The many times murdered Mother is of course Poland. We hope that the publication of this prophetic vision of her great son, patriot, poet, statesman, and sage, as he undoubtedly was, may excite a vivid interest at the present hour, when that heroic but unhappy country is again struggling for life and freedom.

In its present English form, 'Temptation' is reverently dedicated to the patriot sons of the Mother of heroes, by Martha W. Cook.]

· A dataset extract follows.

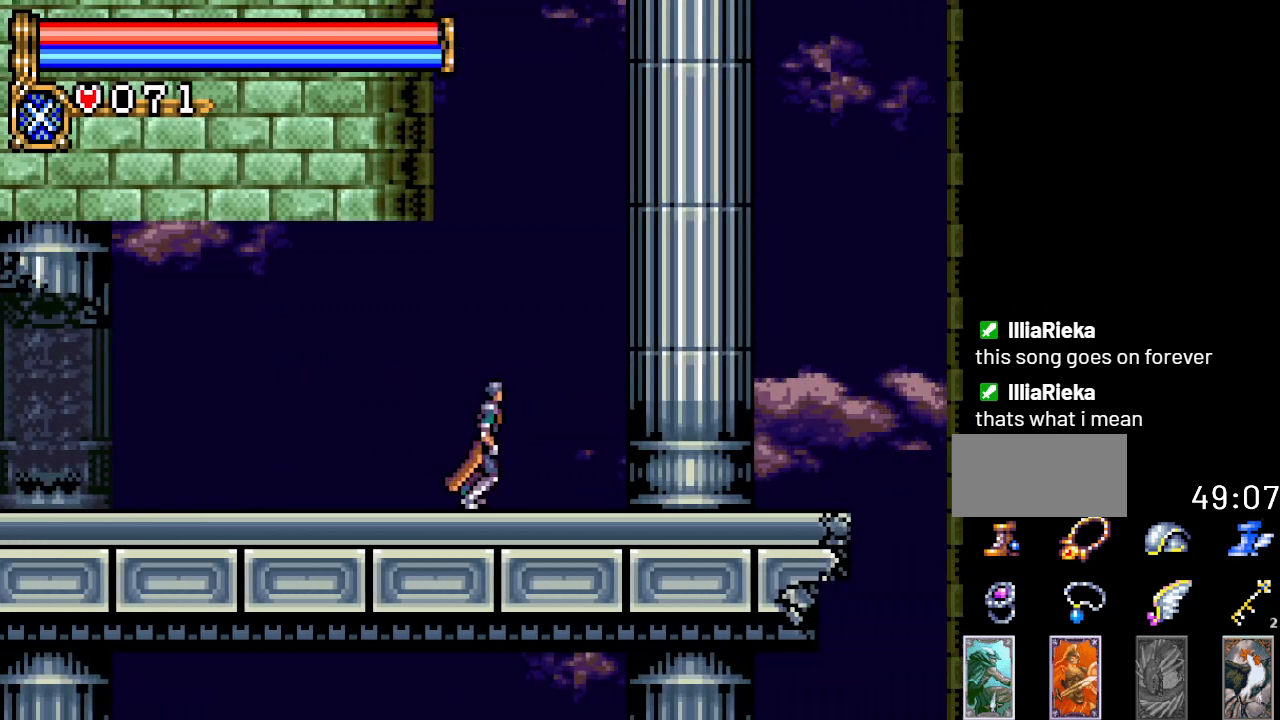
{"buttons": ["DPAD_UP"], "events": [[50, "DPAD_RIGHT", "up"], [50, "DPAD_UP", "down"], [116, "R1", "down"], [217, "R1", "up"]]}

Alas, crimsoned with blood and swollen with tears run our troubled

life-waves!

From the depths and whirlpools of the stormful currents sounds the moan of

eternal sorrow!

Behind roars the bottomless abyss, black with the gloomy mists rising from the

woes of the Past:

Before lies the far-off Heaven, burning and blazing with flames red

as of blood:

Around struggle the swimmers, in surges so cold, hopeless,

and murky,

That from each as he floats onward is forced the cry;'Woe! the

curse is upon me!'

Mother, many times murdered! Unhappy mother! with the long and countless blades of thy ever-green grasses, with the waving stems of thy grain fields, thou wilt bind our undying memories closely to thee, but henceforth must thy sons wander and suffer, as they love thee. Behind them, from sea to sea, is the Grave; before them, wheresoever they may roam, the Sun set; while monarchs and merchants curse the endless progression!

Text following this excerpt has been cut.